Page 31 of Moonstriker (The Summertide Chronicles #4)
Chapter 31
Kit
“Not a kitten,” Aubrey mumbled, and what?
I leaned in, patting his cheek. “Aubrey? You still there?”
“Not a kitten,” he reiterated. “She called me kitten, but I’m not. You. You’re a kitten. Kit kitten.”
Then he giggled. Full on giggled.
I checked his temperature as best I could, and this time, the skin of his forehead was hot to the touch.
Fuck.
But what was the fever from? The injury on his ankle hadn’t broken the skin, so there’d been no way for that to cause an infection. I didn’t remember seeing any broken skin the night before, or during my perusal that morning.
Lots of beautiful, golden skin, yes. No cuts or scrapes, certainly none that had looked infected.
But there he was, feverish and talking about women calling him kitten. Slate wasn’t a woman. Both he and Nikka had clearly used masculine pronouns to refer to the mountain, and I doubted that Slate was genderfluid, at least not on such a short timeline. Mountains existed for eons, after all, so change made sense, but slow change, not instant.
Shit.
How bad was this fever? Was Aubrey completely delusional? How had he gone from not feverish to completely out of his mind in under an hour?
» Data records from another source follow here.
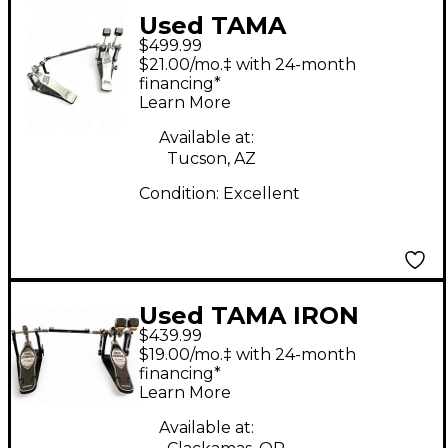
Used TAMA
$499.99
HP910LWN Speed
$21.00/mo.‡ with 24-month
Cobra Dbl Pedal
financing*
Learn More
Double Bass Drum
Pedal
Available at:
Tucson, AZ
Condition:
Excellent
Used TAMA IRON
$439.99
COBRA HP900 Double
$19.00/mo.‡ with 24-month
Bass Drum Pedal
financing*
Learn More
Available at:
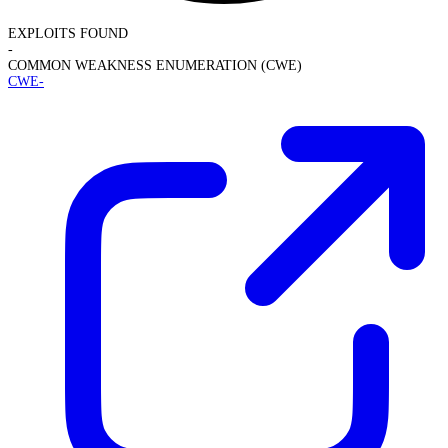
EXPLOITS FOUND
-
COMMON WEAKNESS ENUMERATION (CWE)
CWE-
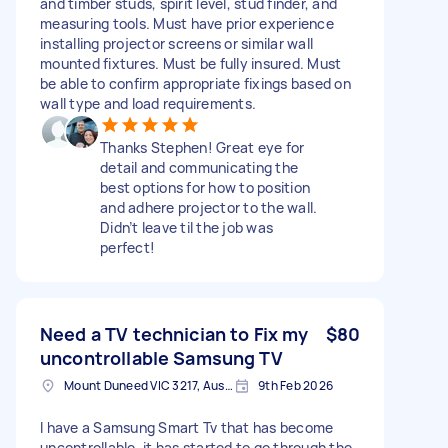
and timber studs, spirit level, stud finder, and
measuring tools. Must have prior experience
installing projector screens or similar wall
mounted fixtures. Must be fully insured. Must
be able to confirm appropriate fixings based on
wall type and load requirements.
Thanks Stephen! Great eye for
detail and communicating the
best options for how to position
and adhere projector to the wall.
Didn’t leave til the job was
perfect!
Need a TV technician to Fix my
$80
uncontrollable Samsung TV
Mount Duneed VIC 3217, Australia
9th Feb 2026
I have a Samsung Smart Tv that has become
uncontrollable, it has started to go through the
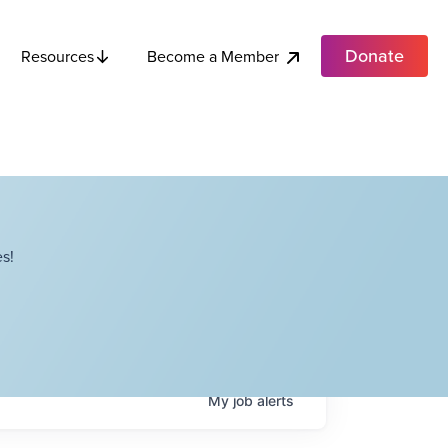
Donate
Become a Member
Resources
s!
My
job
alerts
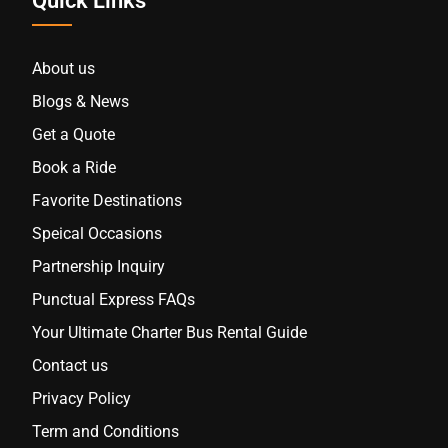
Quick Links
About us
Blogs & News
Get a Quote
Book a Ride
Favorite Destinations
Speical Occasions
Partnership Inquiry
Punctual Express FAQs
Your Ultimate Charter Bus Rental Guide
Contact us
Privacy Policy
Term and Conditions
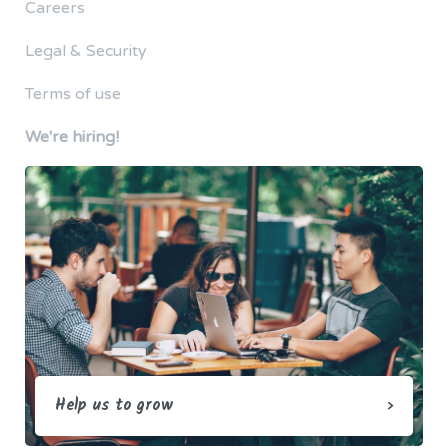
Careers
Legal & Security
Terms of use
We're hiring!
Help us to grow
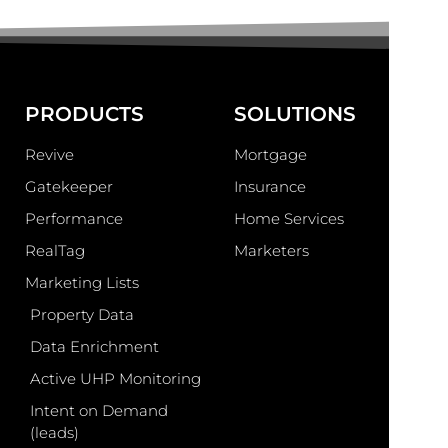
PRODUCTS
SOLUTIONS
Revive
Mortgage
Gatekeeper
Insurance
Performance
Home Services
RealTag
Marketers
Marketing Lists
Property Data
Data Enrichment
Active UHP Monitoring
Intent on Demand
(leads)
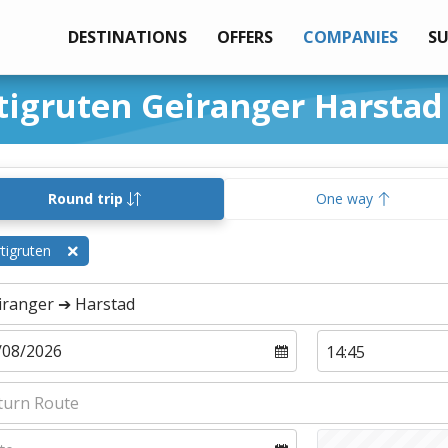
DESTINATIONS
OFFERS
COMPANIES
S
tigruten Geiranger Harstad
Round trip
One way
tigruten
He didn’t feel that hot, it was only just noticeable, but maybe he was one of those people who was affected more by fevers than average. Sometimes it was the big tough guys who had the most delicate health.
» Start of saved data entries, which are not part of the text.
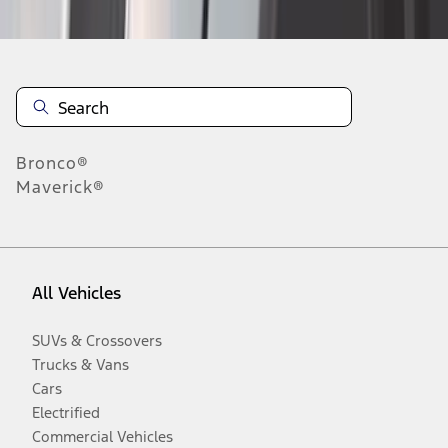
Bronco®
Maverick®
All Vehicles
SUVs & Crossovers
Trucks & Vans
Cars
Electrified
Commercial Vehicles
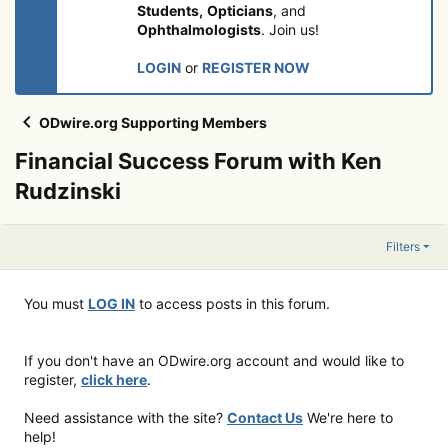
Students,
Opticians
, and
Ophthalmologists
. Join us!
LOGIN
or
REGISTER NOW
ODwire.org Supporting Members
Financial Success Forum with Ken
Rudzinski
Filters
You must
LOG IN
to access posts in this forum.
If you don't have an ODwire.org account and would like to
register,
click here
.
Need assistance with the site?
Contact Us
We're here to
help!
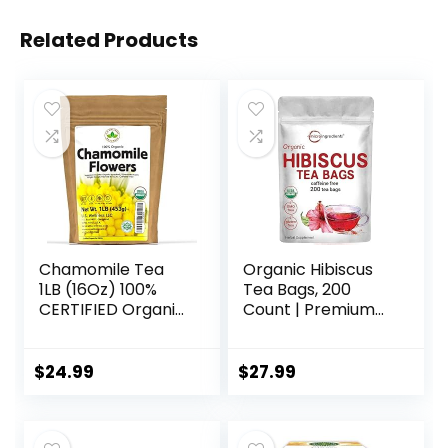
Related Products
Chamomile Tea
Organic Hibiscus
1LB (16Oz) 100%
Tea Bags, 200
CERTIFIED Organic
Count | Premium
(USDA seal)
Source for Herbal
Chamomile
Tea | Eco-Friendly
Flowers Herbal
Hemp Paper Tea
$
24.99
$
27.99
Tea (Matricaria
Bags | Caffeine
Chamomilla) in 1 lb
Free, Non-GMO,
Bulk Kraft BPA free
No Sugar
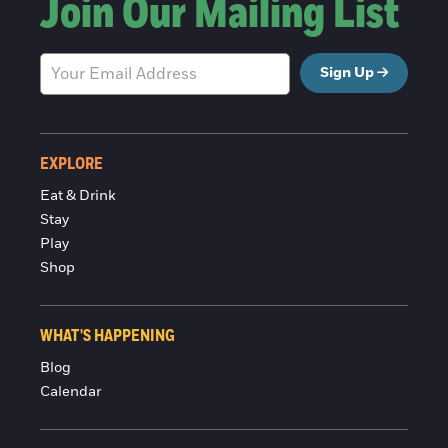
Join Our Mailing List
Sign Up
EXPLORE
Eat & Drink
Stay
Play
Shop
WHAT'S HAPPENING
Blog
Calendar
I just hadn’t expected it from him, especially not after walking most of a mile with a broken ankle, to say nothing of all the miles before, when it had almost certainly been fractured from that initial fall. Aubrey wasn’t weak, not in any way.
But now, here, with disaster looming and Aubrey giggling like a schoolchild about kitten Kit, I couldn’t hold down the panic working its way through me. This was it. We’d gotten all this way, worked so hard, slogged through pain and broken bones and bent psyches and we were going to fail. The world would end, because I’d failed.
Clumsily, a hand reached out and petted my face. “Hey now. Calm down. Everything’s okay.”
I jerked hard, looking back up at Aubrey, who’d gone from giggly kid to concerned grownup in an instant, his blue eyes sober and serious.
How did he know I’d been panicking? I’d spent decades training my face to betray nothing. Most people I met called me a robot, cold and distant even in the face of disaster. Maybe a little smug, even at inappropriate times.
No one had ever thought they caught me panicking before, except maybe Frost.
But also, he was right, and I was.
Had been.
Just looking into his eyes was calming somehow. Those striking blue eyes, like bright bachelor’s buttons, staring right into my soul and seeing the terror there.
Duskbringer , Nikka reminded me. They’re always good with sapphires.
But he’s not bonding a sapphire , I gritted back. He’s bonding the fucking mountain. Because he has to .
But Kit. There are sapphires in the mountain. And emeralds and amethysts and...the mountain is where we were born. We were a part of it, until we came down and bonded to humans .
For a moment, my whole world froze. She couldn’t be saying that Aubrey was bonding all the stones inside the mountain. That would surely kill a person. Or drive them completely bonkers.
“How did you know how I felt?” I asked, hoping for an easy answer. Maybe it had been obvious. I’d been breathing hard and sweating and?—
Aubrey cocked his head and squinted his eyes, seeming as confused as I’d been earlier. “I don’t know. I just...felt it. Like I couldn’t think straight, and there was a band around my chest making it hard to breathe, but then I realized it wasn’t me, it was you. Is that weird?”
His tone said that he already knew the answer to that, so I didn’t bother to tell him that yes it was fucking weird.
It was impossible.
Aubrey wasn’t allowed to bond a sapphire, or...all the stones inside the mountain. That wasn’t possible, was it? At some point, with all those cacophonous voices, he’d lose himself. He would stop being Aubrey, and I was...getting sort of attached to Aubrey.
Shut up , I preemptively said to Nikka, and she didn’t let out so much as a peep.
Aubrey smiled at me like he’d heard my thoughts and fuck, had he? Were not even my thoughts private anymore?
He leaned forward, pressing our foreheads together like he had the night before. “It’ll be okay, I promise. We just have to keep going. We can do this.”
He turned back to the trail, like he was the seasoned hiker and I the green newb who’d never been on this path before, leaned into me, and started out again.
How was I the one failing in the clutch, and he, feverish and delirious, the one who was still moving forward? Never before had I felt like such an utter failure.
Except when he leaned into me and smiled, putting his weight on me, it was hard to feel like this was failing.